The most intense part of the audio-guided tour was when we were led to an oak tree and it was explained that it was against this tree that babies and infants were slammed until they died.

The final stop on the tour was to a memorial stupa containing over 8000 skulls of victims and remnants of their clothes.


Like the killing caves near Battambang, it is unfathomable to believe that this is but one mass execution site out of hundreds during the four-year period that Pol Pot reigned.

It is estimated that up to 3,000,000 people were executed or died of starvation during the Khmer Rouge age.


What is also unbelievable is that the Khmer Rouge were viewed as the legitimate leaders of Cambodia by the UN until 1993!

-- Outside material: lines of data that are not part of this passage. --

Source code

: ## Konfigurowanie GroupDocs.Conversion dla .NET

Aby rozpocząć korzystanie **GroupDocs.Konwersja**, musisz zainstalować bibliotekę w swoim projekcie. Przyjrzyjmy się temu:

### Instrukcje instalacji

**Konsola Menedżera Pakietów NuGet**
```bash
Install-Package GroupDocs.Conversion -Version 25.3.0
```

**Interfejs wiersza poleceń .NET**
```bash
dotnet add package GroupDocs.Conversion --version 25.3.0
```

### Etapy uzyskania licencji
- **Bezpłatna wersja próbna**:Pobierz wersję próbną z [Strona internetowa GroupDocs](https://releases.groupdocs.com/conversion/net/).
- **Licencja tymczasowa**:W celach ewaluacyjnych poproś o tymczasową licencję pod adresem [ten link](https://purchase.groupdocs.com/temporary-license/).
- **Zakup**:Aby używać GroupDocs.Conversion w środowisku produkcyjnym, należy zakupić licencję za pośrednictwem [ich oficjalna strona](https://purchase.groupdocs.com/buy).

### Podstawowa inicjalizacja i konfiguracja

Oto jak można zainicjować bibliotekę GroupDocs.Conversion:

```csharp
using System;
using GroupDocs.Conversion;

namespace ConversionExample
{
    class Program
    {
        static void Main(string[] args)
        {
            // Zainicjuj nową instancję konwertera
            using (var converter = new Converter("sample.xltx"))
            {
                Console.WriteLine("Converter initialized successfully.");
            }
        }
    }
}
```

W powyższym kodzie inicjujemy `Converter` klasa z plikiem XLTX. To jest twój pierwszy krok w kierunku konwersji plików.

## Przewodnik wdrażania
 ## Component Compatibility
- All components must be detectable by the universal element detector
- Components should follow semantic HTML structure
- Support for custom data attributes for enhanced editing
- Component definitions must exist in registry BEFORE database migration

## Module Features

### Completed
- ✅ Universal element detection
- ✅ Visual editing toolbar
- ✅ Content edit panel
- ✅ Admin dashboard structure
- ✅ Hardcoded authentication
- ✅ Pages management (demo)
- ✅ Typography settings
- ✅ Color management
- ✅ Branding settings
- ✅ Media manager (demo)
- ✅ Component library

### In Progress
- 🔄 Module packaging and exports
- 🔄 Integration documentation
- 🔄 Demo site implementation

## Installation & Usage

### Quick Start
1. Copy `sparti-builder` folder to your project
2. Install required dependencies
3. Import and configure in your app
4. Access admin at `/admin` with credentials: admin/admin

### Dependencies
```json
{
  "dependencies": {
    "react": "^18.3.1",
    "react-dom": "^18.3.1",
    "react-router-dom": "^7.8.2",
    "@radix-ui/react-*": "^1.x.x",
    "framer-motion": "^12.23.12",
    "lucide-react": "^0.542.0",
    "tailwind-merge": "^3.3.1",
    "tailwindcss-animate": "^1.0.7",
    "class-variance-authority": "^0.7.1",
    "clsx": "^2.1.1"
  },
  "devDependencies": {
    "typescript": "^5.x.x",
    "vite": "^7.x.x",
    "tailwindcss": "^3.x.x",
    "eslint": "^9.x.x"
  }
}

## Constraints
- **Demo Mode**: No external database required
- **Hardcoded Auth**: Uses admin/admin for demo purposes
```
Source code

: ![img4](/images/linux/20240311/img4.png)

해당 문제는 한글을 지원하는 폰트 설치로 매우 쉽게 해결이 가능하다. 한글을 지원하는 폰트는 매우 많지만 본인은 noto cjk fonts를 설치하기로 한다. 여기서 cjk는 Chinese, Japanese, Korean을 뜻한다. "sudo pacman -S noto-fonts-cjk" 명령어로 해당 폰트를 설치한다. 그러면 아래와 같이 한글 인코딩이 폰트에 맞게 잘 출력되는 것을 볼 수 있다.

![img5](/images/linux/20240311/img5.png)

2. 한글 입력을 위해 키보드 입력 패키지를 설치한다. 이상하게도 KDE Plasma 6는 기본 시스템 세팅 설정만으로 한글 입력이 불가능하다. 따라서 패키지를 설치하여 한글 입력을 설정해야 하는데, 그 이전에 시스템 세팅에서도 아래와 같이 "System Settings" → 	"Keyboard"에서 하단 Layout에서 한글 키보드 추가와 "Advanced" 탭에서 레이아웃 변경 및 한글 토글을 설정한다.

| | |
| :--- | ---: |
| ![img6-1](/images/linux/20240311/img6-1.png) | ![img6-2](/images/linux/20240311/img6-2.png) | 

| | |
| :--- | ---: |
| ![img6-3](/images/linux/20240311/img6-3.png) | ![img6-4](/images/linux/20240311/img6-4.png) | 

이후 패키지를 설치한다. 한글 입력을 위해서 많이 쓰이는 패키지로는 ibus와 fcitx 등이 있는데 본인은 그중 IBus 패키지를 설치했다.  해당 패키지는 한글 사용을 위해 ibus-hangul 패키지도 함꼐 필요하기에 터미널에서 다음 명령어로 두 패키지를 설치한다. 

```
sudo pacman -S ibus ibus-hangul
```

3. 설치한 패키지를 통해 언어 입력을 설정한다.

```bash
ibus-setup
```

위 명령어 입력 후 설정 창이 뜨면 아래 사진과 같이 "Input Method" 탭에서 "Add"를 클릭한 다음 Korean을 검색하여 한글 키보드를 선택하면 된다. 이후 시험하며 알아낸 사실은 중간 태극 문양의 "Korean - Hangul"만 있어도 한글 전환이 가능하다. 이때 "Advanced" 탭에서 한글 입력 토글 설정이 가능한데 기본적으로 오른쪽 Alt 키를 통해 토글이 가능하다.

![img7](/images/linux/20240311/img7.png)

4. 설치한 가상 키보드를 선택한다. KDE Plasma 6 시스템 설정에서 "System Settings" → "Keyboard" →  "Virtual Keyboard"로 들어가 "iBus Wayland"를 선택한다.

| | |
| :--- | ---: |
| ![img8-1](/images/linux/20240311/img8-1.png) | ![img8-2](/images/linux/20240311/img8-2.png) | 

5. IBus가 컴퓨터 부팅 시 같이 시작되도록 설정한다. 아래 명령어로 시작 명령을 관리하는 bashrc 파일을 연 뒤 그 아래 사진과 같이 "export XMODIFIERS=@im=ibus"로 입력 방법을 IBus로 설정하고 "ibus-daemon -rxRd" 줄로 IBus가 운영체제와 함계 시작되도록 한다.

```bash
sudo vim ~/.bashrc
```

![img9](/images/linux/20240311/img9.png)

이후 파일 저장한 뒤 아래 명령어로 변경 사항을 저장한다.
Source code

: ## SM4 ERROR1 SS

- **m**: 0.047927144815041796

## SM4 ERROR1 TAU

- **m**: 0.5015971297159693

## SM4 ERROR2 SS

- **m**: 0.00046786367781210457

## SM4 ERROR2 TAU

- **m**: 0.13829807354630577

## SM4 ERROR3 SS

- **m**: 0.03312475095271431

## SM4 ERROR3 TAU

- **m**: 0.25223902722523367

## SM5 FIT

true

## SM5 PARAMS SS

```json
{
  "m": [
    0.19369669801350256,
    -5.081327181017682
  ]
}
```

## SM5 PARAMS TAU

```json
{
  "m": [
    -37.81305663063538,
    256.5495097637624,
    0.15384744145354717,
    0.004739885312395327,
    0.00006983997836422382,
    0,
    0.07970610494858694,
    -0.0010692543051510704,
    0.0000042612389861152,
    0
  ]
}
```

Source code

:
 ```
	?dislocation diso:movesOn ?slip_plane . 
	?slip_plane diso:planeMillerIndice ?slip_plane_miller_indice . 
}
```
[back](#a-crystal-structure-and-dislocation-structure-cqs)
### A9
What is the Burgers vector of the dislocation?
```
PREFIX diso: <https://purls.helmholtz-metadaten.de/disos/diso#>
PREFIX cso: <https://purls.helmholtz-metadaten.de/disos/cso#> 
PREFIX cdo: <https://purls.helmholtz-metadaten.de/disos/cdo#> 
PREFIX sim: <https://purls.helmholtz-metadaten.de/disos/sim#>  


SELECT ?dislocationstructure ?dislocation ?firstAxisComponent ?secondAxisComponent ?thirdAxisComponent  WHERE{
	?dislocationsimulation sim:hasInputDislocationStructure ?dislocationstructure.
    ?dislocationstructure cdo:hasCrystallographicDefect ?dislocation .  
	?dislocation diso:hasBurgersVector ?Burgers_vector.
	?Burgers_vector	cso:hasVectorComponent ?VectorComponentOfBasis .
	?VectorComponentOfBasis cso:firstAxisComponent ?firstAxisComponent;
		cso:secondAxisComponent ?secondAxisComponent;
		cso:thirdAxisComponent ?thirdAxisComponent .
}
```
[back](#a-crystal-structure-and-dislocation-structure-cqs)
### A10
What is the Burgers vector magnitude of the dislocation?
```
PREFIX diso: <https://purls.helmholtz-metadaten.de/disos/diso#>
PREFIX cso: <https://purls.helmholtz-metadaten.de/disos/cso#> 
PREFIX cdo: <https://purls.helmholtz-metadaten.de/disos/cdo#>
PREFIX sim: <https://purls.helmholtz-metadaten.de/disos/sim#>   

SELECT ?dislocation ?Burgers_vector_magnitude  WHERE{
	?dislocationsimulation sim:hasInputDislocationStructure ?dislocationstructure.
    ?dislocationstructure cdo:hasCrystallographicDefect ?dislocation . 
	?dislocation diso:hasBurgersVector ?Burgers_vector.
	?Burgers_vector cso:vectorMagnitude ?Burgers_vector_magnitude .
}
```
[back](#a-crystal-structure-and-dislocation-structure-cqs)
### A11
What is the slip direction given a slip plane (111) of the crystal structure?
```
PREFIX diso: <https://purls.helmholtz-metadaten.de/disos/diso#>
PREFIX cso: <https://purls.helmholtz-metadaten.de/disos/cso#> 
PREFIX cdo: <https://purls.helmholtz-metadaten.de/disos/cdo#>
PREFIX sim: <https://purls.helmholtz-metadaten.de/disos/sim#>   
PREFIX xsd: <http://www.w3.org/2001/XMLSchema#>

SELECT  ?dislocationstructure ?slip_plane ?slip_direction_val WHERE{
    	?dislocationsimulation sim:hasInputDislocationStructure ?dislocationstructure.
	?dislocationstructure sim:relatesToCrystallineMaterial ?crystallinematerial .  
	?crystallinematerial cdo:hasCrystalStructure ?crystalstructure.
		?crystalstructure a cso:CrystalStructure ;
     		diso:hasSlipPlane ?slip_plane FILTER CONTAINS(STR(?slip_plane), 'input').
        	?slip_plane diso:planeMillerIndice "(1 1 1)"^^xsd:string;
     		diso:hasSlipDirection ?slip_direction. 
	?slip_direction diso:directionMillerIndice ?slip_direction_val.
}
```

However, the most unreal aspect of it all is how despite all the carnage and suffering, Cambodians are the most kind, sincere and warm people I have ever met.

There was not one day where I was not greeted by an ear-to-ear smile or waved at from an elderly person or child.

Cambodians are the personification of the human spirit and I am truly in awe of their amazing perseverance and incredible ability to rise above the past, no matter how difficult it may be.

After 2 days of lump-in-the-throat, tear-jerking emotional turmoil, the five of us needed a break.

Matt and Josh went to shoot an M16 and AK-47 at the military base, while I worked on my blog.

Josh and I had also handed in our passports in order to get a visa for Laos to resume our tour of Asian communist regimes.

To break up the trip, we decided to spend a night in Kratie, located on the mighty Mekong River.


Kratie, which lies on one of the most beautiful sections of the Mekong in Cambodia, is also home to the highest concentrations of Irrawaddy, or freshwater dolphins, in Laos and Cambodia.
 


In fact, the tourist office guarantees you will see these bizarre looking creatures on every boat-cruise they organize.



This section of the Mekong was absolutely stunning and to see it as the sun was setting and the dolphins breaching for air was breathtaking. A fitting end to our three weeks in this magnificent country.


While Angkor Wat was incredible and the museums heart-wrenching, it is the people that truly make this an unforgettable place, and I hope that as the years go by, their prosperity improves so that they can impart their amazing spirit on many more of those who are suffering as they did only several decades ago.